**PROBLEM 1:** Write out the forum post about the fight between Kylo and Rey in full, word for word.
--- START OF EXTRACT TO READ ---
Hawki said:
Out of the two, Rey's is still more absurd.
Why? Because at the moment this merely sounds contrarian. It's childish.
But to illustrate the point...
Because Kylo wasn't even trying to kill her. That was made plain in scene. In fact he sees the opening ravine behind her, and you can actually see it in his face where he's thinking; "Okay, I can use that..." Beats her over the edge, and effectively bars her exit.
He's already thought he's won. He's cocky. He assumes Rey can't actually do anything about the predicament he's landed her in. You actually see a flicker of his better nature come through. Where before in the fight, he was trying to strike her down, but given the opportunity of the world tearing apart well maybe there's a chance for a peaceful solution in all this?
And Rey effectively uses that to gain the advantage.
They've never
really met before that moment. Not really. There's no reason to suspect Rey might actually be a hardened fighter willing to cause pain or be able to actually tap into the malice necessary to actually injure someone. All the times Rey has killed people so far is because she was placed in life or death situations ... but in this, he's offering a peaceful solution.
Which makes it a hell of a lot more believable.
Not sure what you're getting at here.
Because why exactly is there an assumption Kylo is actually good at laser death sticking?
Disagree. I think it looks like an individual would fight, in the knowledge that:
a) The Force allows them to do physical things others couldn't.
--- END OF EXTRACT TO READ ---
**PROBLEM 2:** Give again, word for word, the lines of the entries starting at the first line of the entries and ending at the line that contains "v(26.17, 9.62) *". Both ends are included. Leave out the pictures.
--- START OF RECORD EXCERPTS ---
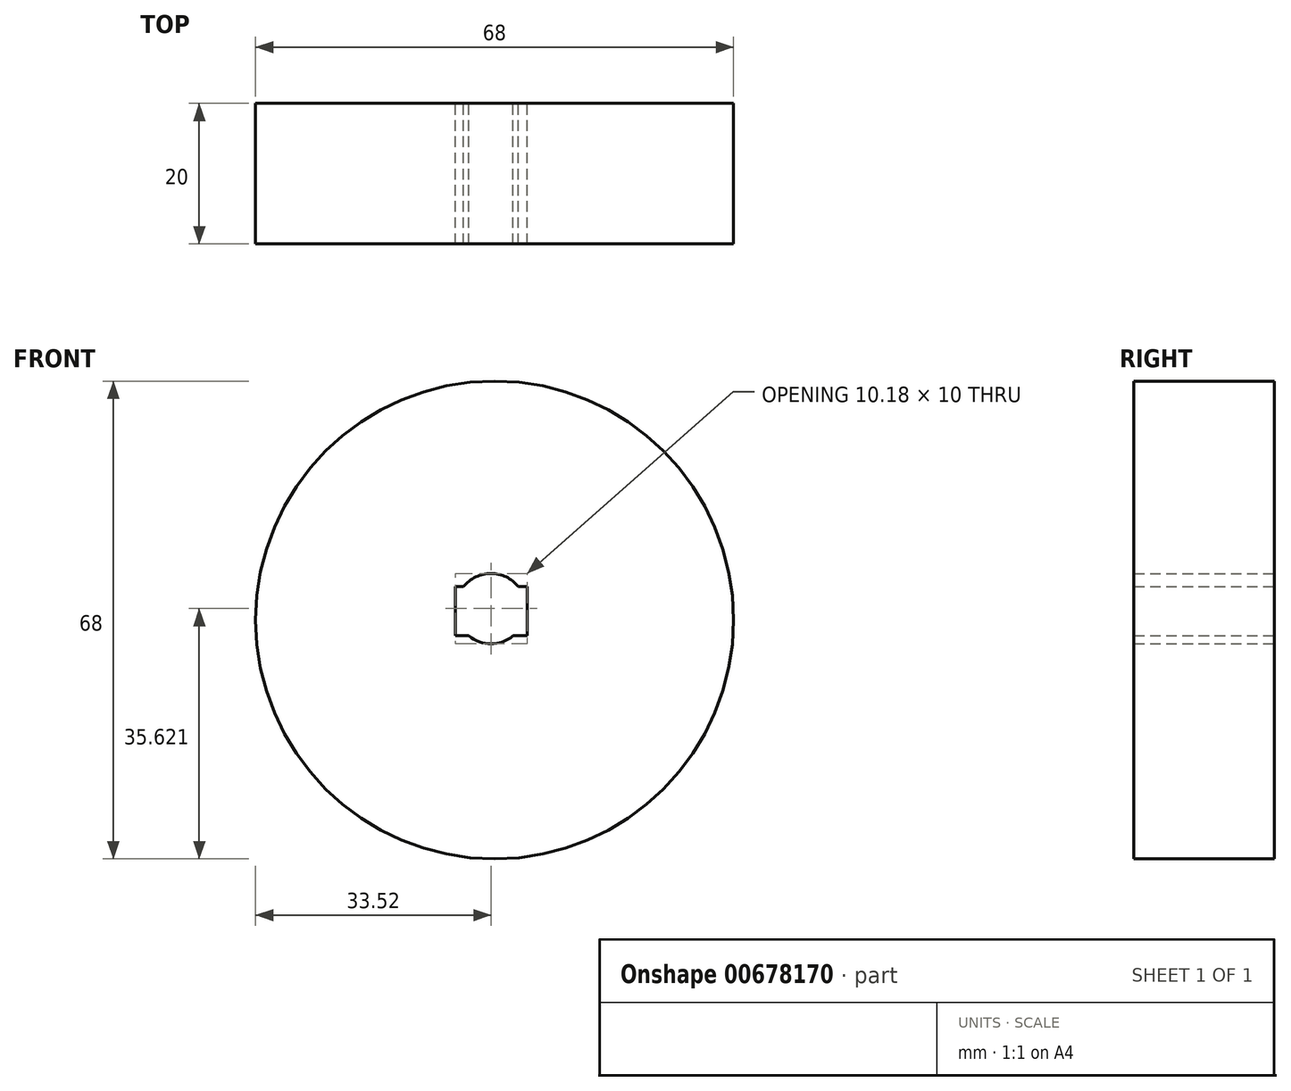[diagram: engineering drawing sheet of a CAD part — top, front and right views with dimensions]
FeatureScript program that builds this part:
annotation { "Feature Type Name" : "Feature", "Feature Type Description" : "" }
export const myFeature = defineFeature(function(context is Context, id is Id, definition is map)
    precondition{}
    {
        {
            var Q0;
            Q0=qCreatedBy(makeId("Front.planeOp"),FACE);
            var sketch = newSketch(context, id + "F0", { "sketchPlane" : qUnion([Q0])});
            skCircle(sketch, "E0", {"center": v(26.7, 8) * mm, "radius": 34 * mm});
            skSolve(sketch);
        }
        {
            var Q0;
            Q0=qSketchRegion(id+"F0",true);
            extrude(context, id + "F1", {"entities" : qUnion([Q0]), "depth" : 20 * mm, "offsetDistance" : 25 * mm});
        }
        {
            var Q0;
            Q0=qCreatedBy(makeId("Front.planeOp"),FACE);
            var sketch = newSketch(context, id + "F2", { "sketchPlane" : qUnion([Q0])});
            skCircle(sketch, "E1", {"center": v(26.17, 9.62) * mm, "radius": 5 * mm});
            skLineSegment(sketch, "E2.bottom", {"start": v(31.3, 5.74) * mm, "end": v(21.12, 5.74) * mm});
            skLineSegment(sketch, "E2.top", {"start": v(31.3, 12.74) * mm, "end": v(21.12, 12.74) * mm});
            skLineSegment(sketch, "E2.left", {"start": v(31.3, 5.74) * mm, "end": v(31.3, 12.74) * mm});
            skLineSegment(sketch, "E2.right", {"start": v(21.12, 5.74) * mm, "end": v(21.12, 12.74) * mm});
            skSolve(sketch);
        }
        {
            var Q0;
            Q0=qSketchRegion(id+"F2",true);
            extrude(context, id + "F3", {"entities" : qUnion([Q0]), "operationType" : NewBodyOperationType.REMOVE, "depth" : 69.9 * mm, "offsetDistance" : 25 * mm});
        }
    });
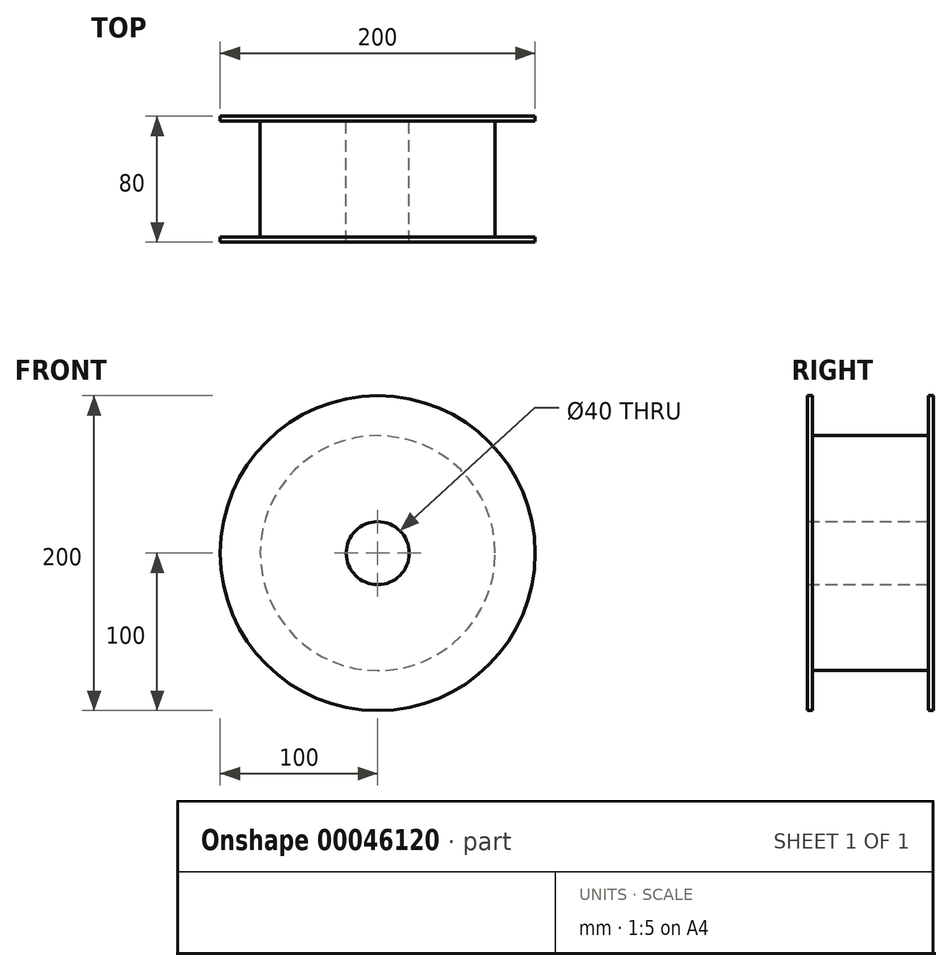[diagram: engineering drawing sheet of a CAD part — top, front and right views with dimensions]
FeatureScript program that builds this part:
annotation { "Feature Type Name" : "Feature", "Feature Type Description" : "" }
export const myFeature = defineFeature(function(context is Context, id is Id, definition is map)
    precondition{}
    {
        {
            var Q0;
            Q0=qCreatedBy(makeId("Front.planeOp"),FACE);
            var sketch = newSketch(context, id + "F0", { "sketchPlane" : qUnion([Q0])});
            skCircle(sketch, "E0", {"center": v(0, 0) * mm, "radius": 100 * mm});
            skCircle(sketch, "E1", {"center": v(0, 0) * mm, "radius": 20 * mm});
            skCircle(sketch, "E2", {"center": v(0, 0) * mm, "radius": 74.6 * mm});
            skSolve(sketch);
        }
        {
            var Q0;
            Q0=makeQuery(id+"F0.imprint","IMPRINT",FACE,{"disambiguationData":[TD([[makeQuery(id+"F0.imprint","IMPRINT",EDGE,{"derivedFrom":sQuery(id+"F0.wireOp",EDGE,"E1")}),-1.0]])]});
            var Q1;
            Q1=makeQuery(id+"F0.imprint","IMPRINT",FACE,{"disambiguationData":[TD([[makeQuery(id+"F0.imprint","IMPRINT",EDGE,{"derivedFrom":sQuery(id+"F0.wireOp",EDGE,"E0")}),1.0]])]});
            extrude(context, id + "F1", {"entities" : qUnion([Q0, Q1]), "depth" : 80 * mm});
        }
        {
            var Q0;
            Q0=makeQuery(id+"F0.imprint","IMPRINT",FACE,{"disambiguationData":[TD([[makeQuery(id+"F0.imprint","IMPRINT",EDGE,{"derivedFrom":sQuery(id+"F0.wireOp",EDGE,"E0")}),1.0]])]});
            extrude(context, id + "F2", {"entities" : qUnion([Q0]), "operationType" : NewBodyOperationType.REMOVE, "depth" : 76.83 * mm, "hasSecondDirection" : true, "secondDirectionOppositeDirection" : false, "secondDirectionDepth" : 3.17 * mm});
        }
    });
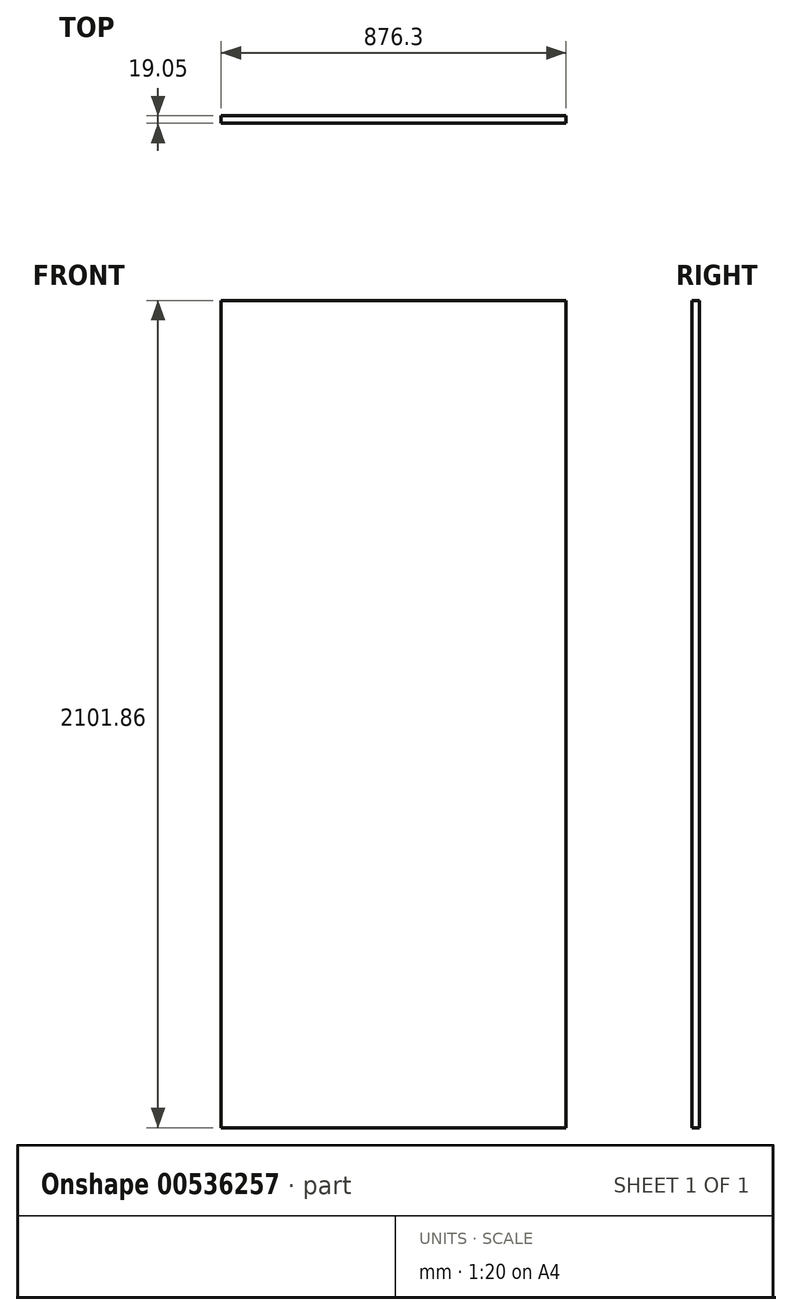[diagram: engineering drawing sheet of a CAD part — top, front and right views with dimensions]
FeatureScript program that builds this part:
annotation { "Feature Type Name" : "Feature", "Feature Type Description" : "" }
export const myFeature = defineFeature(function(context is Context, id is Id, definition is map)
    precondition{}
    {
        {
            var Q0;
            Q0=qCreatedBy(makeId("Front.planeOp"),FACE);
            var sketch = newSketch(context, id + "F0", { "sketchPlane" : qUnion([Q0])});
            skLineSegment(sketch, "E0.bottom", {"start": v(428.63, 1050.93) * mm, "end": v(-428.62, 1050.93) * mm});
            skLineSegment(sketch, "E0.top", {"start": v(428.63, -1050.92) * mm, "end": v(-428.62, -1050.92) * mm});
            skLineSegment(sketch, "E0.left", {"start": v(428.63, 1050.93) * mm, "end": v(428.63, -1050.92) * mm});
            skLineSegment(sketch, "E0.right", {"start": v(-428.62, 1050.93) * mm, "end": v(-428.62, -1050.92) * mm});
            skPoint(sketch, "E0.middle", {"position": v(0, 0) * mm});
            skSolve(sketch);
        }
        {
            var Q0;
            Q0 = qSketchRegion(id + "F0", true);
            extrude(context, id + "F1", {"entities" : qUnion([Q0]), "depth" : 19.05 * mm, "offsetDistance" : 25.4 * mm});
        }
        {
            var Q0;
            Q0=makeQuery(id+"F1.opExtrude","SWEPT_FACE",FACE,{"disambiguationData":[OSD([sQuery(id+"F0.wireOp",EDGE,"E0.left")])]});
            extrude(context, id + "F2", {"entities" : qUnion([Q0]), "operationType" : NewBodyOperationType.ADD, "depth" : 19.05 * mm, "offsetDistance" : 25.4 * mm});
        }
    });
--- END OF RECORD EXCERPTS ---
**COMPLETE RESPONSE 1:**
Hawki said:
Out of the two, Rey's is still more absurd.
Why? Because at the moment this merely sounds contrarian. It's childish.
But to illustrate the point...
Because Kylo wasn't even trying to kill her. That was made plain in scene. In fact he sees the opening ravine behind her, and you can actually see it in his face where he's thinking; "Okay, I can use that..." Beats her over the edge, and effectively bars her exit.
He's already thought he's won. He's cocky. He assumes Rey can't actually do anything about the predicament he's landed her in. You actually see a flicker of his better nature come through. Where before in the fight, he was trying to strike her down, but given the opportunity of the world tearing apart well maybe there's a chance for a peaceful solution in all this?
And Rey effectively uses that to gain the advantage.
They've never
really met before that moment. Not really. There's no reason to suspect Rey might actually be a hardened fighter willing to cause pain or be able to actually tap into the malice necessary to actually injure someone. All the times Rey has killed people so far is because she was placed in life or death situations ... but in this, he's offering a peaceful solution.
Which makes it a hell of a lot more believable.
Not sure what you're getting at here.
Because why exactly is there an assumption Kylo is actually good at laser death sticking?
Disagree. I think it looks like an individual would fight, in the knowledge that:
a) The Force allows them to do physical things others couldn't.

**COMPLETE RESPONSE 2:**
[diagram: engineering drawing sheet of a CAD part — top, front and right views with dimensions]
FeatureScript program that builds this part:
annotation { "Feature Type Name" : "Feature", "Feature Type Description" : "" }
export const myFeature = defineFeature(function(context is Context, id is Id, definition is map)
    precondition{}
    {
        {
            var Q0;
            Q0=qCreatedBy(makeId("Front.planeOp"),FACE);
            var sketch = newSketch(context, id + "F0", { "sketchPlane" : qUnion([Q0])});
            skCircle(sketch, "E0", {"center": v(26.7, 8) * mm, "radius": 34 * mm});
            skSolve(sketch);
        }
        {
            var Q0;
            Q0=qSketchRegion(id+"F0",true);
            extrude(context, id + "F1", {"entities" : qUnion([Q0]), "depth" : 20 * mm, "offsetDistance" : 25 * mm});
        }
        {
            var Q0;
            Q0=qCreatedBy(makeId("Front.planeOp"),FACE);
            var sketch = newSketch(context, id + "F2", { "sketchPlane" : qUnion([Q0])});
            skCircle(sketch, "E1", {"center": v(26.17, 9.62) * mm, "radius": 5 * mm});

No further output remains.